Task | Please rewrite the listing below with every "label" changed to "name" and nothing else altered, leaving out the pictures.

Material for the task |
◇ ◇ ◇ ◇
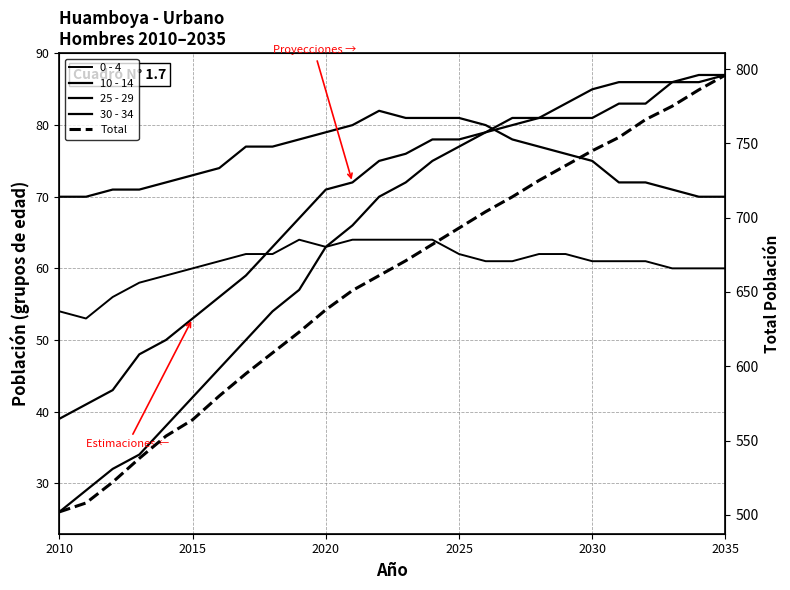

How many interior local peaks does the 10 - 14 series have?

1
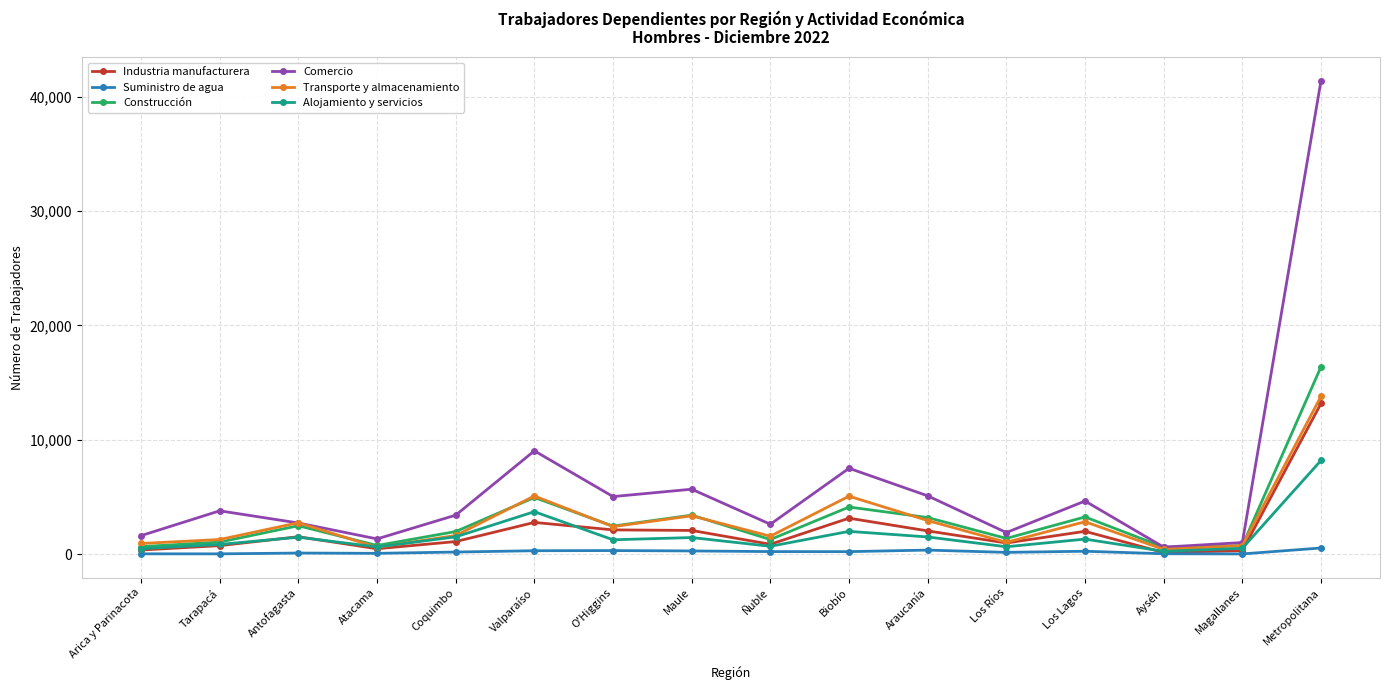

What is the label of the 6th point from the right?

Araucanía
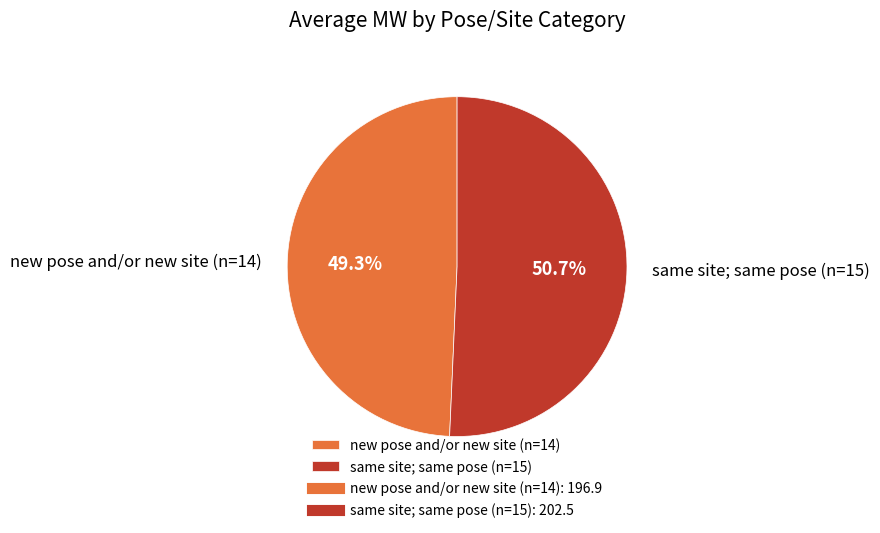

To the nearest percent, what percentage of the pie is same site; same pose (n=15)?

51%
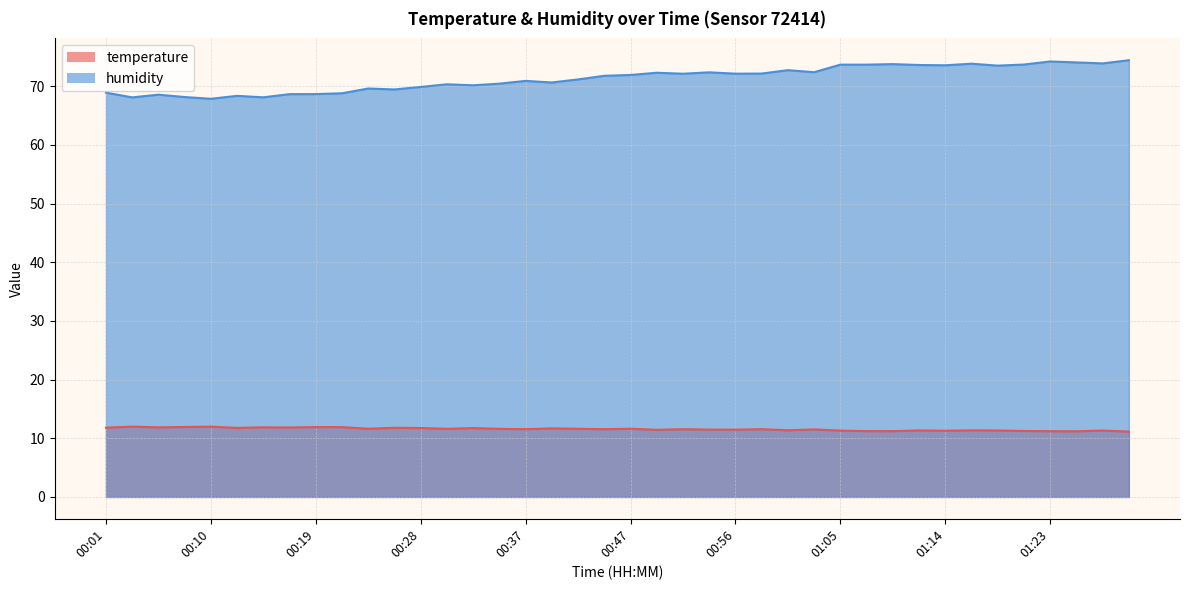

What is the label of the 21st point from the left?

00:47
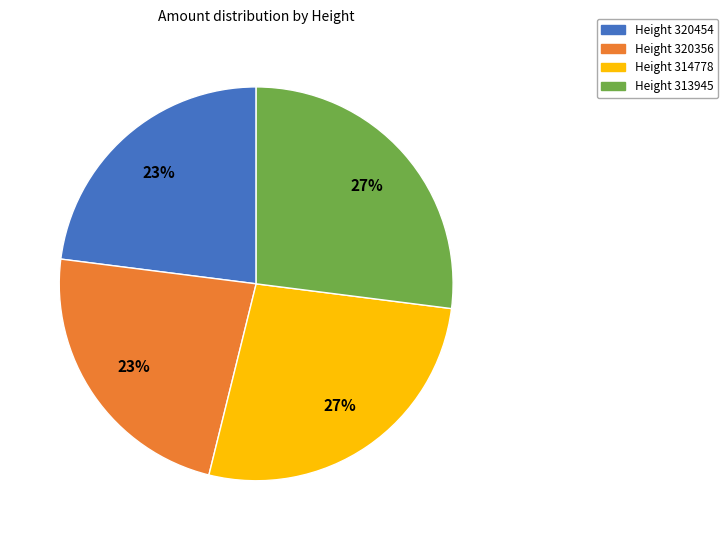

Is there a majority slice in this chart?

No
◇ ◇ ◇ ◇
Response |
How many interior local peaks does the 10 - 14 series have?

1

What is the name of the 6th point from the right?

Araucanía

To the nearest percent, what percentage of the pie is same site; same pose (n=15)?

51%

What is the name of the 21st point from the left?

00:47

Is there a majority slice in this chart?

No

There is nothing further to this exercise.